- Action item -
Everything from the line containing "ring mcp: (69, 71)" through the line containing "pinky dip: (66, 109)" in the listing below should be copied exactly, and nothing more.
=== Begin Enclosure ===
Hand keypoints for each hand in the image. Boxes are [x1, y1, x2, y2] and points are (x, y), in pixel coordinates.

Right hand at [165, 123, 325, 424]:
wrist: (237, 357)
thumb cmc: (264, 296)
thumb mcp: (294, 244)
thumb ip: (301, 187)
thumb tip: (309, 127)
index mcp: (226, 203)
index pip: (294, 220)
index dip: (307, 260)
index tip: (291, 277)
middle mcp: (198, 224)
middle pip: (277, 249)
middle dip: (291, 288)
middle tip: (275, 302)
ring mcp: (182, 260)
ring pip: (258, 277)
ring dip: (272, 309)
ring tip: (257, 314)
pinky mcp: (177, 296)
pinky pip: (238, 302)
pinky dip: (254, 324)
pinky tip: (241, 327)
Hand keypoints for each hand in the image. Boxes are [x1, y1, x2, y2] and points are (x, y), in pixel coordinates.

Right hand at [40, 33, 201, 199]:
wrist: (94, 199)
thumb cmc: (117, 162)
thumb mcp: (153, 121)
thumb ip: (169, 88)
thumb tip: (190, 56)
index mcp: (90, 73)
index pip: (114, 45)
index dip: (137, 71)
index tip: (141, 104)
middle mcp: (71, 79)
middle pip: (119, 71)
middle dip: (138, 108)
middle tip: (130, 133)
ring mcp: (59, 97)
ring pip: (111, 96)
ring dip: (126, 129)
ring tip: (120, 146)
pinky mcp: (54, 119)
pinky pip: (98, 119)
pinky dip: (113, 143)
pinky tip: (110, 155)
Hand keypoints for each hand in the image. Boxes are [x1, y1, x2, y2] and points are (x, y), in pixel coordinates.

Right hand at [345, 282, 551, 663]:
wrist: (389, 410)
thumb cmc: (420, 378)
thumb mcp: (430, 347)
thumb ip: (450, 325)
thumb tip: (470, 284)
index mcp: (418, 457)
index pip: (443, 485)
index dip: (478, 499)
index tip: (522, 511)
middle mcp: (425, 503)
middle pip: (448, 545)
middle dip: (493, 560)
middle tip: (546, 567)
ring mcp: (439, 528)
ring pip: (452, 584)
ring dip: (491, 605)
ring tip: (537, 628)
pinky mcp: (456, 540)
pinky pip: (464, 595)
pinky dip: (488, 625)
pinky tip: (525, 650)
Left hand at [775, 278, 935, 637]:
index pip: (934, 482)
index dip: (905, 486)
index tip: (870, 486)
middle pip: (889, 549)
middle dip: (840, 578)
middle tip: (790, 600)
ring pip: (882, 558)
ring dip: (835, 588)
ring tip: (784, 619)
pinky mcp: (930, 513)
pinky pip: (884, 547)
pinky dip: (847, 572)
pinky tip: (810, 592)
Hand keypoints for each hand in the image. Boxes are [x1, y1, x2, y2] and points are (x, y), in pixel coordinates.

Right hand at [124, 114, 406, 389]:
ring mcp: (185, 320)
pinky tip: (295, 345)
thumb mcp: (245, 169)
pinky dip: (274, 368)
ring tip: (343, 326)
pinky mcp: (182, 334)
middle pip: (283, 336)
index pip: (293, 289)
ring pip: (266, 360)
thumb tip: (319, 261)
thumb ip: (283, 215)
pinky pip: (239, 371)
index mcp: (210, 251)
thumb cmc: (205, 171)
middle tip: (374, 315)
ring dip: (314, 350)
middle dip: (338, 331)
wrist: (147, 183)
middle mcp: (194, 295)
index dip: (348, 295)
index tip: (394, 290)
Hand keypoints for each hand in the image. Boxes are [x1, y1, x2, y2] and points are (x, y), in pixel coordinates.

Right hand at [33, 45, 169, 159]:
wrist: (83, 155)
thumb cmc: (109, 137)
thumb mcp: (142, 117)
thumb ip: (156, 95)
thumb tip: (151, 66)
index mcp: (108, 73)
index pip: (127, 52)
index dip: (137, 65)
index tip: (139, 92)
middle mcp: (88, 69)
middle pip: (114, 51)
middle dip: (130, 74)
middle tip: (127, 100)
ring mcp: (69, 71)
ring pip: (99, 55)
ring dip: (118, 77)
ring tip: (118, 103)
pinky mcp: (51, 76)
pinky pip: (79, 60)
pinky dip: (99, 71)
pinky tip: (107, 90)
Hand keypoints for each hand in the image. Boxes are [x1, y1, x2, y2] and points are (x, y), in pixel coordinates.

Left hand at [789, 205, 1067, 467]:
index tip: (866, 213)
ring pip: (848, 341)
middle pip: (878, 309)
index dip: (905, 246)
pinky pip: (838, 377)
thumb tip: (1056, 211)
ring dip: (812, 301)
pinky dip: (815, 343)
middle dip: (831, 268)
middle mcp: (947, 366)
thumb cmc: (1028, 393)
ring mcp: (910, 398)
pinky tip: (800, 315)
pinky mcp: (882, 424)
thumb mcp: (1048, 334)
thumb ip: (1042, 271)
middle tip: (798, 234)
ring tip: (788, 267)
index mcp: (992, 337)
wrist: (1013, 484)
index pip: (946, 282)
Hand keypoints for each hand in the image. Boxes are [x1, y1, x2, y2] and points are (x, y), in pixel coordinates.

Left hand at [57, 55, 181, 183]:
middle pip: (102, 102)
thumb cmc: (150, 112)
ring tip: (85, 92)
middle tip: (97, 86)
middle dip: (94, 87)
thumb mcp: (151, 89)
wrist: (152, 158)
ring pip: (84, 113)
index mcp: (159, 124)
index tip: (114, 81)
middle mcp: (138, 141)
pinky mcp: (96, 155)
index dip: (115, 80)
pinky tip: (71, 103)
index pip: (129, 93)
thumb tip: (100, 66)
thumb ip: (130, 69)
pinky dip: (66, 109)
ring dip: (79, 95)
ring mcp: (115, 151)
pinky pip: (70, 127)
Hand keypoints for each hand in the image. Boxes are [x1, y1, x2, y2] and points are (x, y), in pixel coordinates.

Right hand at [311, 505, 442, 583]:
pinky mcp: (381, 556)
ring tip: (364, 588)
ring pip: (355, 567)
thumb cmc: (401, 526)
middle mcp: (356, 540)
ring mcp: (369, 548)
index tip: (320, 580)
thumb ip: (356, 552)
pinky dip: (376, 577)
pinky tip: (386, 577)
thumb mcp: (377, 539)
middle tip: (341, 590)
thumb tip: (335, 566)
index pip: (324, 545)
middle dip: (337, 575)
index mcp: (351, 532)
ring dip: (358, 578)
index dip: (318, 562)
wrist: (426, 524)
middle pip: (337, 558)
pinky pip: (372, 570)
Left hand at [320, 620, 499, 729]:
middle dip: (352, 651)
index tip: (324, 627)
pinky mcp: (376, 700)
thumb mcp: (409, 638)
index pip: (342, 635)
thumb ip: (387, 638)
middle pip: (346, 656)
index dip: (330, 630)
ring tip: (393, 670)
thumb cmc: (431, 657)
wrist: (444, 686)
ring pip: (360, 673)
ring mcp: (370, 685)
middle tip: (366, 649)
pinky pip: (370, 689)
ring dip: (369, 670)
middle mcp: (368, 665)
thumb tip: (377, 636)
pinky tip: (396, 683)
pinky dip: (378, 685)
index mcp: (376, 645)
=== End Enclosure ===
- Expected output -
ring mcp: (69, 71)
ring pip: (99, 55)
ring dip: (118, 77)
ring tip: (118, 103)
pinky mcp: (51, 76)
pinky pip: (79, 60)
pinky dip: (99, 71)
pinky tip: (107, 90)
Hand keypoints for each hand in the image. Boxes are [x1, y1, x2, y2] and points are (x, y), in pixel coordinates.

Left hand at [789, 205, 1067, 467]:
index tip: (866, 213)
ring pip: (848, 341)
middle pip: (878, 309)
index dip: (905, 246)
pinky pip: (838, 377)
thumb tip: (1056, 211)
ring dip: (812, 301)
pinky dip: (815, 343)
middle dip: (831, 268)
middle mcp: (947, 366)
thumb cmc: (1028, 393)
ring mcp: (910, 398)
pinky tip: (800, 315)
pinky mcp: (882, 424)
thumb mcp: (1048, 334)
thumb ip: (1042, 271)
middle tip: (798, 234)
ring tip: (788, 267)
index mcp: (992, 337)
wrist: (1013, 484)
index pip: (946, 282)
Hand keypoints for each hand in the image. Boxes are [x1, y1, x2, y2] and points are (x, y), in pixel coordinates.

Left hand at [57, 55, 181, 183]:
middle pip: (102, 102)
thumb cmc: (150, 112)
ring tip: (85, 92)
middle tip: (97, 86)
middle dip: (94, 87)
thumb mcp: (151, 89)
wrist: (152, 158)
ring pip: (84, 113)
index mcp: (159, 124)
index tip: (114, 81)
middle mcp: (138, 141)
pinky mcp: (96, 155)
index dip: (115, 80)
pinky tip: (71, 103)
index pip: (129, 93)
thumb tip: (100, 66)
thumb ip: (130, 69)
pinky dip: (66, 109)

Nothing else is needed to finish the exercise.